Overall, most travelers can expect to spend a minimum of 100 EUR per person, per day in Spain, not including flights to and from the country. This means that a couple should plan on spending about 3,000 EUR for two weeks in Spain, in addition to whatever flights end up costing. Is this expensive? That’s really up to you and your travel partner to decide.
Is Spain cheap? Maybe compared to Scandinavia, Switzerland or other destinations farther north in Europe. I’d also say Spain is a bit cheaper than Greece and Italy on the whole. On the other hand, Spain is more expensive than its neighbor Portugal, as well as countries in Eastern Europe and the Balkan region. On balance, I’d say Spain is probably one of the most average European countries when it comes to the cost of travel.
Other FAQ About the Cost of Travel in Spain
How much does a meal cost in Spain?
The cost of a meal in Spain depends on where you’re eating. You can order 3-5 tapas and a pitcher of sangria for under 50 euros—sometimes, substantially under.
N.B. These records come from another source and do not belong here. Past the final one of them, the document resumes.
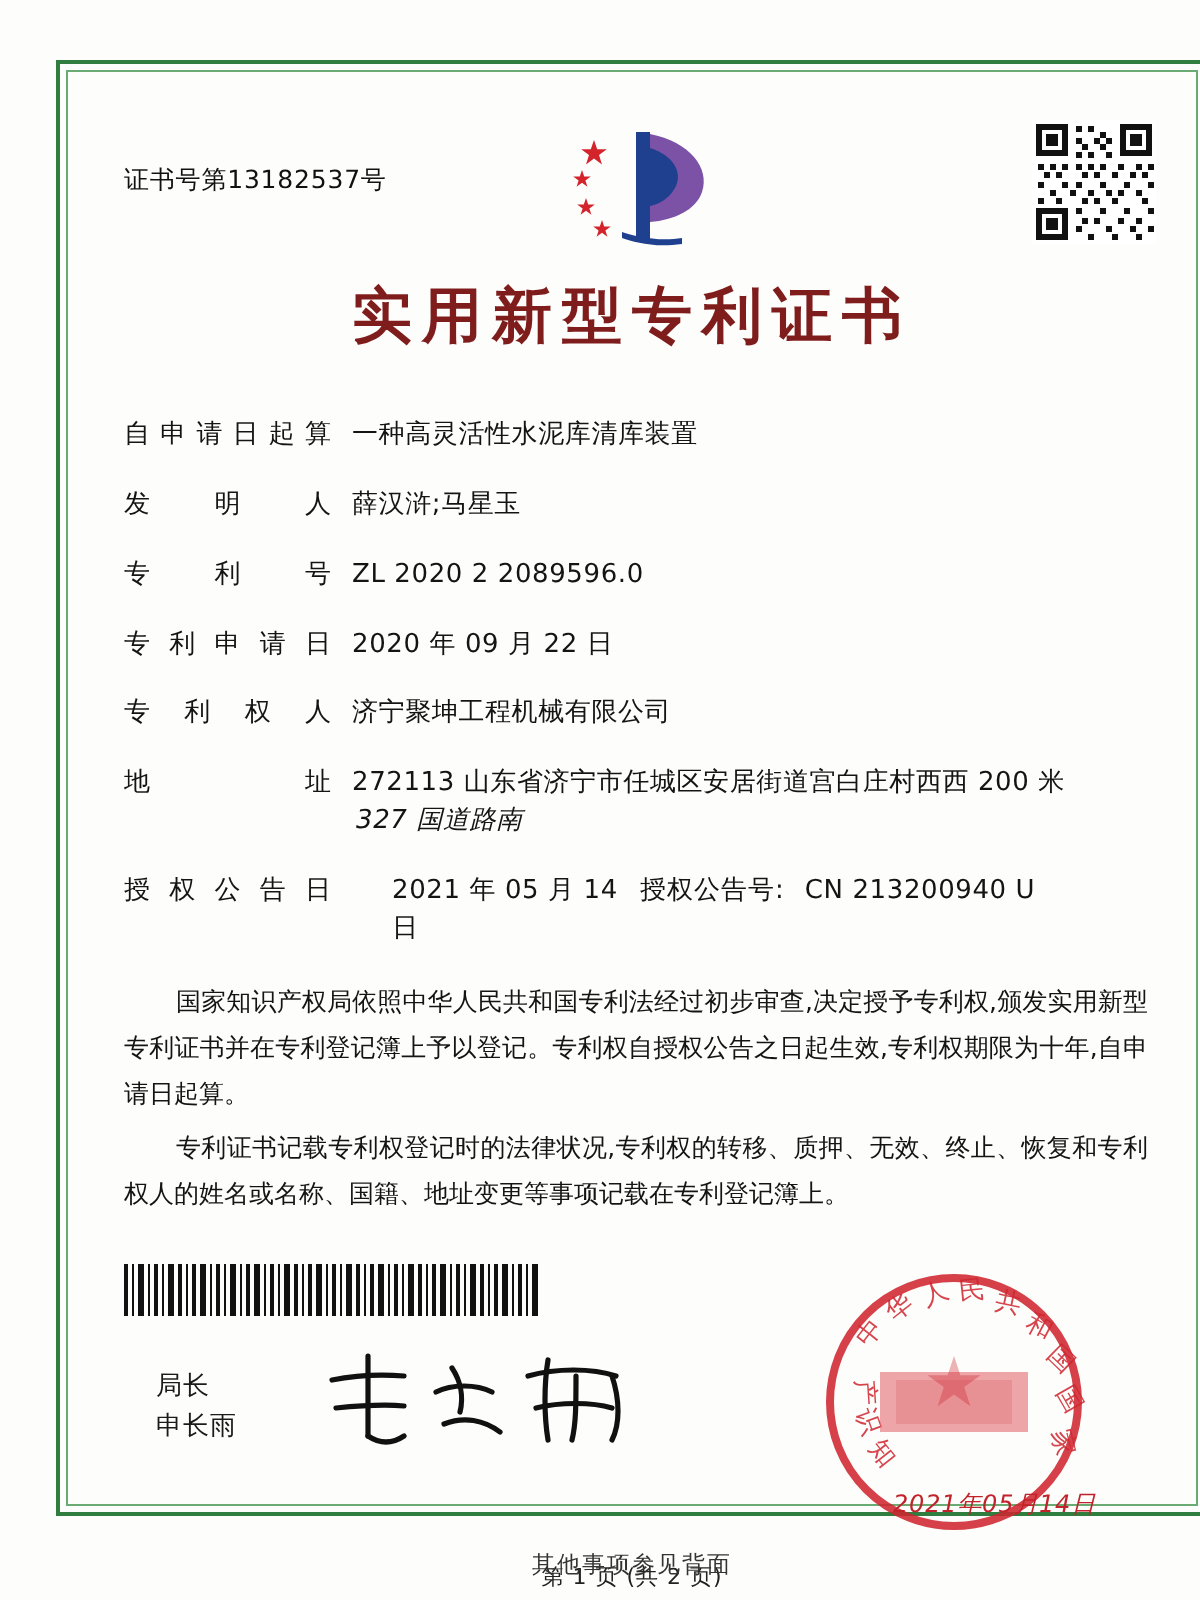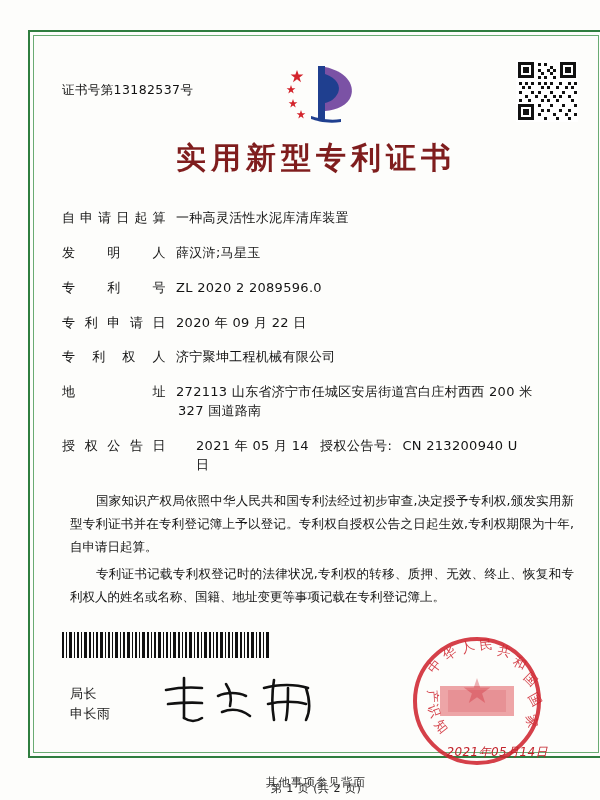--- a/index.html
+++ b/index.html
@@ -112,20 +112,21 @@
     text-align-last: justify;
   }
   .field-value {
     flex: 1 1 auto;
     padding-left: 10px;
     letter-spacing: 0.3px;
   }
   .field-value .addr-2 {
     display: block;
     padding-left: 2px;
+    font-style: italic;
   }
   .row-two-col {
     display: flex;
     align-items: flex-start;
     margin-bottom: 14px;
   }
   .col-left {
     flex: 0 0 50%;
     display: flex;
     gap: 20px;
@@ -142,40 +143,40 @@
   .paragraphs {
     margin-top: 14px;
     padding-left: 14px;
     padding-right: 10px;
     font-size: 12.5px;
     line-height: 1.85;
     text-align: justify;
     color: #141414;
   }
   .paragraphs p {
-    margin: 0 0 4px 8px;
+    margin: 0 0 4px 0;
     text-indent: 26px;
   }
 
   
   .lower {
     position: relative;
     margin-top: 24px;
     height: 150px;
   }
   .barcode {
     position: absolute;
     left: 14px;
     top: 0;
     width: 210px;
     height: 26px;
   }
   .sign-block {
     position: absolute;
-    left: 22px;
+    left: 30px;
     top: 52px;
     font-size: 13px;
     line-height: 1.5;
     letter-spacing: 0.5px;
   }
   .signature {
     position: absolute;
     left: 108px;
     top: 38px;
     width: 170px;

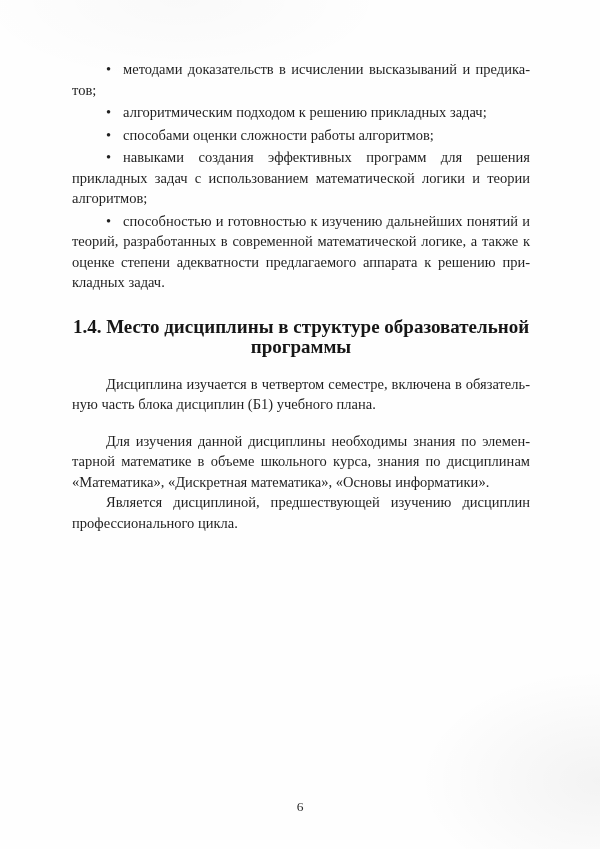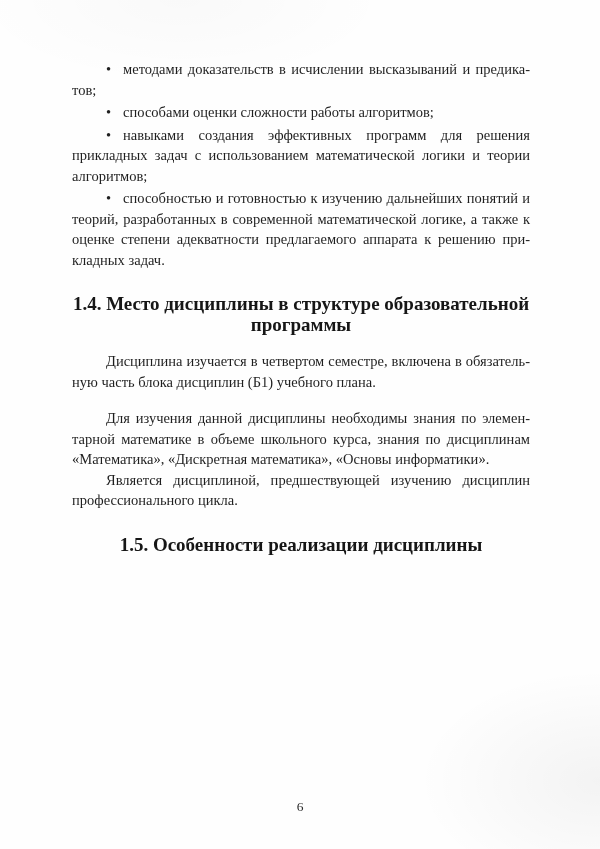--- a/index.html
+++ b/index.html
@@ -57,29 +57,29 @@
     color: #2a2a2a;
   }
 </style>
 </head>
 <body>
 
 <div class="page">
   <div class="content">
 
     <p class="bullet"><span class="bullet-marker">•</span><span>методами доказательств в исчислении высказываний и предика­тов;</span></p>
+    <p class="bullet"><span class="bullet-marker">•</span><span>алгоритмическим подходом к решению прикладных задач;</span></p>
     <p class="bullet"><span class="bullet-marker">•</span><span>способами оценки сложности работы алгоритмов;</span></p>
     <p class="bullet"><span class="bullet-marker">•</span><span>навыками создания эффективных программ для решения приклад­ных задач с использованием математической логики и теории алгоритмов;</span></p>
     <p class="bullet"><span class="bullet-marker">•</span><span>способностью и готовностью к изучению дальнейших понятий и теорий, разработанных в современной математической логике, а также к оценке степени адекватности предлагаемого аппарата к решению при­кладных задач.</span></p>
 
     <h2 class="heading">1.4. Место дисциплины в структуре образовательной программы</h2>
 
     <p class="gap-before">Дисциплина изучается в четвертом семестре, включена в обязатель­ную часть блока дисциплин (Б1) учебного плана.</p>
     <p class="gap-before">Для изучения данной дисциплины необходимы знания по элемен­тарной математике в объеме школьного курса, знания по дисциплинам «Математика», «Дискретная математика», «Основы информатики».</p>
     <p>Является дисциплиной, предшествующей изучению дисциплин про­фессионального цикла.</p>
 
-    <h2 class="heading">1.5. Особенности реализации дисциплины</h2>
 
 
   </div>
 
   <div class="pagenum">6</div>
 </div>
 
 </body></html>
On the other hand, if you dine at a nice asador and order a prime cut of meat, you can easily spend over 100 euro per person, even without dessert or more than a single bottle of wine.
How much does a 2 week trip to Spain cost?
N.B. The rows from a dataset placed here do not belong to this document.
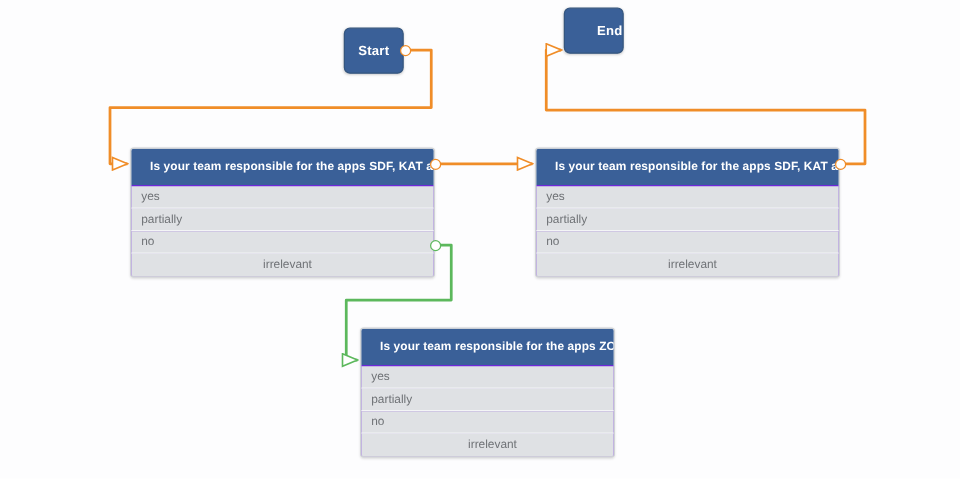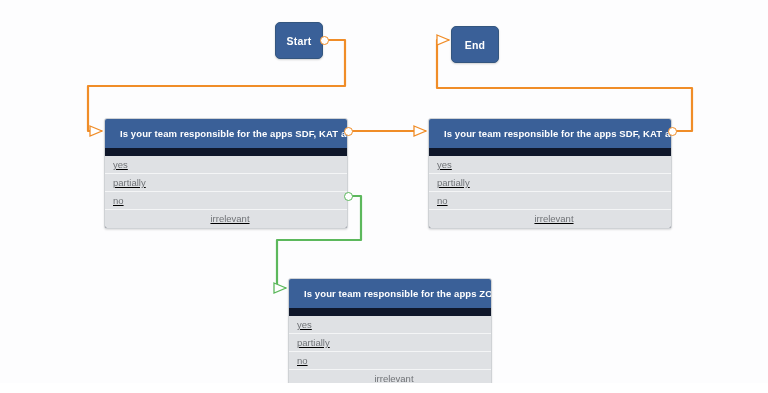--- a/index.html
+++ b/index.html
@@ -61,23 +61,22 @@
     font-size: 9.5px;
     font-weight: bold;
     display: flex;
     align-items: center;
     padding-left: 15px;
     white-space: nowrap;
     overflow: hidden;
     letter-spacing: 0.1px;
   }
   .card-options {
-    background: #0f172a;
-    padding-top: 8px;
-    text-decoration: underline;
+    background: #6d28d9;
+    padding-top: 1px;
   }
   .option-row {
     box-sizing: border-box;
     height: 18px;
     line-height: 18px;
     background: #dfe1e4;
     border-bottom: 1px solid #f4f5f6;
     color: #6f7276;
     font-size: 9.5px;
     padding-left: 8px;
@@ -123,21 +122,21 @@
     <path d="M 676,131 L 692,131 L 692,88 L 437,88 L 437,40 L 449,40" fill="none" stroke="#f08d28" stroke-width="2.2" stroke-linejoin="round" stroke-linecap="butt" marker-end="url(#arrow-orange)"></path>
 
     <path d="M 352,196 L 361,196 L 361,240 L 277,240 L 277,288 L 286,288" fill="none" stroke="#5cb85c" stroke-width="2.2" stroke-linejoin="round" stroke-linecap="butt" marker-end="url(#arrow-green)"></path>
   </svg>
 
   <div class="terminator" style="left:275px; top:22px; width:48px; height:37px;">
     <span>Start</span>
   </div>
   <div class="port port-orange" style="left:320px; top:36px;"></div>
 
-  <div class="terminator" style="left:451px; top:26px; width:48px; height:37px;">
+  <div class="terminator" style="left:451px; top:6px; width:48px; height:37px;justify-content:flex-end;">
     <span>End</span>
   </div>
 
   <div class="card" style="left:104px; top:118px; width:244px;">
     <div class="card-header">Is your team responsible for the apps SDF, KAT and</div>
     <div class="card-options">
       <div class="option-row">yes</div>
       <div class="option-row">partially</div>
       <div class="option-row">no</div>
       <div class="option-row">irrelevant</div>
@@ -150,21 +149,21 @@
     <div class="card-header">Is your team responsible for the apps SDF, KAT and</div>
     <div class="card-options">
       <div class="option-row">yes</div>
       <div class="option-row">partially</div>
       <div class="option-row">no</div>
       <div class="option-row">irrelevant</div>
     </div>
   </div>
   <div class="port port-orange" style="left:668px; top:127px;"></div>
 
-  <div class="card" style="left:288px; top:278px; width:204px;">
+  <div class="card" style="left:288px; top:262px; width:204px;">
     <div class="card-header">Is your team responsible for the apps ZO</div>
     <div class="card-options">
       <div class="option-row">yes</div>
       <div class="option-row">partially</div>
       <div class="option-row">no</div>
       <div class="option-row">irrelevant</div>
     </div>
   </div>
 
 </div>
Keeping in mind that you should expect to pay a minimum of 100 euro per person per day to travel in Spain, a two-week trip to Spain will cost at least $1,400 per person, not including flights to or from the country. Obviously, the more luxury you wish to travel in, the higher your cost per day (and thus, for your whole trip) will be.
Is Spain cheaper than Italy?
In my experience, Spain is slightly cheaper than Italy. The statistics seem to bear this out. According to Kayak, the average price of a hotel in Venice is $144 per night, while Barcelona clocks in at $125. Rome compared to Madrid, meanwhile, is $143 v $109, respectively. I’ve generally also found this to be true for meals and shopping as well.
The Bottom Line
Is Spain expensive? Yes and no. While Spain is cheaper than many destinations in northern Europe (and even nearby Italy), it’s still a relatively pricey place to travel compared to the rest of the globe. Most travelers can expect to spend a minimum of 100 euro per person, per day, even for accommodation in basic hotels (and sometimes, in big cities like Barcelona, even hostels). Is Spain a good value destination? This might be the more important question. The answer, however, is hard to quantify. Although a trip to Spain is a priceless investment on the whole, you might not always feel like you get what you pay for with day-to-day purchases.